Indonesia's trade surplus soared to twice the forecast amount in August as imports such as raw materials and capital goods fell more than expected, government data showed on Friday.
The surplus for Southeast Asia's biggest economy was $3.12 billion, the statistics bureau reported, far above the $1.55 billion median forecast of 19 economists surveyed by Reuters and up sharply from $1.31 billion in July.
Imports fell 14.77% to $18.88 billion, deeper than the 9.33% forecast drop.
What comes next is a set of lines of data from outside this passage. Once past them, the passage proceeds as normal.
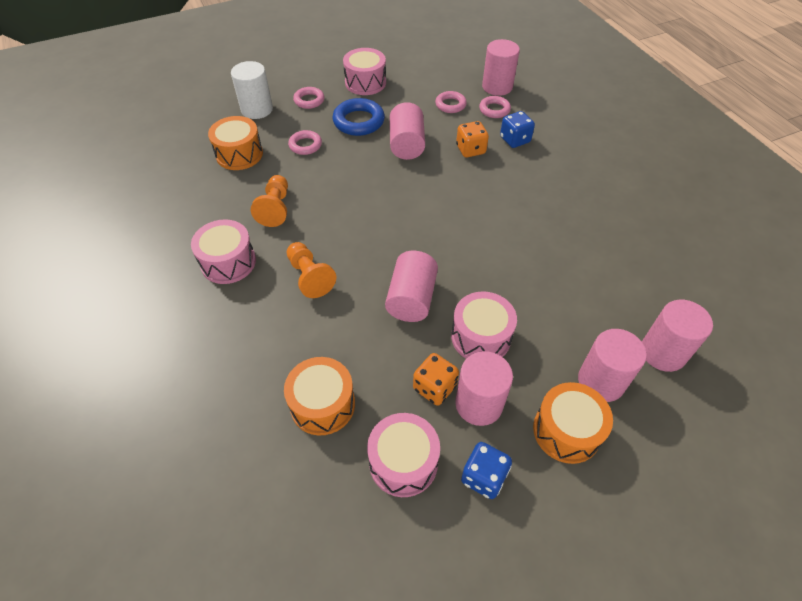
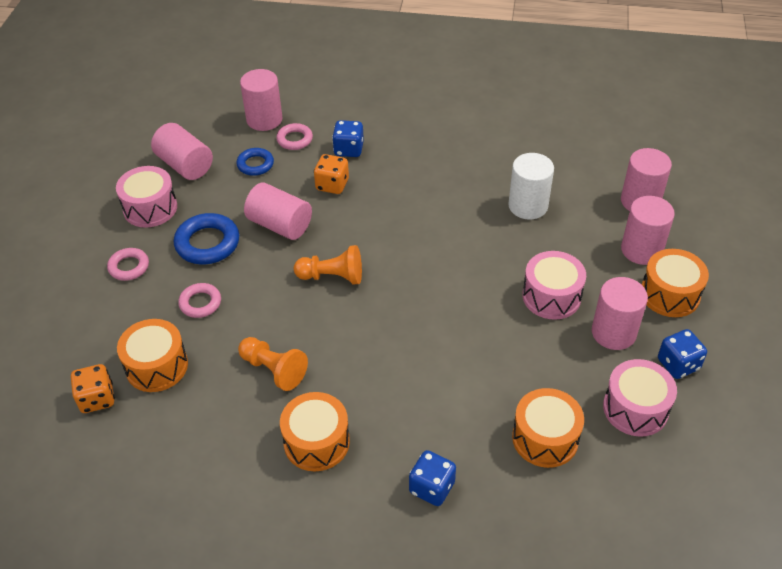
camera: 55 degrees left, 5 degrees down
(227, 350) = (431, 487): none -> blue dice
(228, 262) = (316, 442): pink drum -> orange drum
(257, 109) = (94, 318): white cylinder -> white cylinder (528, 206)
(310, 277) = (391, 382): orange pawn -> orange pawn (332, 276)
(411, 298) = (477, 320): pink cylinder -> pink cylinder (185, 165)
(434, 387) = (580, 352): orange dice -> orange dice (97, 399)
(450, 105) = (255, 164): pink ring -> blue ring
Crude oil imports sank about 39% from a year earlier, said Amalia Adininggar Widyasanti, acting head of Statistics Indonesia.
The import drop was influenced by seasonal factors, said economist Irman Faiz at Bank Danamon, who maintained his forecast that imports will rise for the rest of the year due to higher oil prices and an increase in manufacturing.
"On the other hand, weakening global growth and lower commodity prices are expected to result in reduced exports," he said, keeping his 2023 current account deficit forecast at 0.4% of gross domestic product.
Indonesia's exports dropped 21.21% in August from a year earlier to $22 billion, compared with a forecast 22% decline, on lower prices for the country's top commodities, such as coal, palm oil and natural gas.
Indonesia's policymakers must remain cautious about currency volatility given expectations of a current account deficit and with U.S. Treasury yields rising, said Trimegah economist Fakhrul Fulvian.
The rupiah fell to its lowest since March on Friday before rebounding. It was trading at 15,363 per dollar at 0354 GMT, barely changed from a day earlier.